The pseudo-left does not oppose austerity; it provides it with a “progressive” alibi. The DSA’s recent endorsement of billionaire Tom Steyer for governor—a candidate whose entire political project is the orderly management of budgets like this one—is a devastating exposure of its class role.
The budget crisis is manufactured. California is home to nearly 200 billionaires. The wealth exists to fully fund healthcare, education, housing, and a dignified life for every resident. The claim that “there is no money” is a political choice.
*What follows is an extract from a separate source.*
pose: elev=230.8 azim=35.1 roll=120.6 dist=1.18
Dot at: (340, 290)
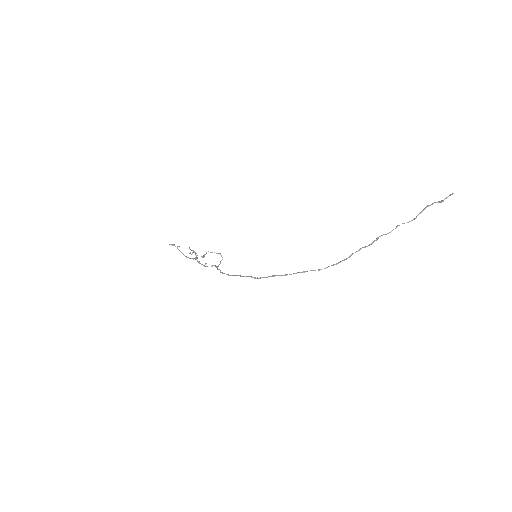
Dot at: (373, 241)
The same political establishment that insists schools cannot be funded is lavishing hundreds of billions on the war machine, with its current focus on the US war with Iran. The assault on public education and healthcare is inseparable from the drive to war. The ruling class is consolidating executive power, dismantling democratic checks, and impoverishing the population in anticipation of the explosion of class conflict that the deepening crisis of American capitalism will inevitably produce.
This budget is a class weapon. The Democratic Party is not a “lesser evil” to be pressured leftward: in California, it is the main architect of this assault. The union bureaucracy is not a flawed ally: it is the mechanism that blocks working-class opposition. The DSA and the broader pseudo-left are not misguided socialists: they are the left wing of the apparatus that manages the suppression of the working class.
Workers must break decisively from the Democratic Party and all its pseudo-left adjuncts. Rank-and-file committees, independent of the union bureaucracy and capitalist parties, must be built in every workplace and community. These committees must link up across industries and state lines, in alliance with workers internationally, to fight for a socialist program: the expropriation of the capitalist class, the establishment of democratic workers’ control over the economy and the full funding of all social needs.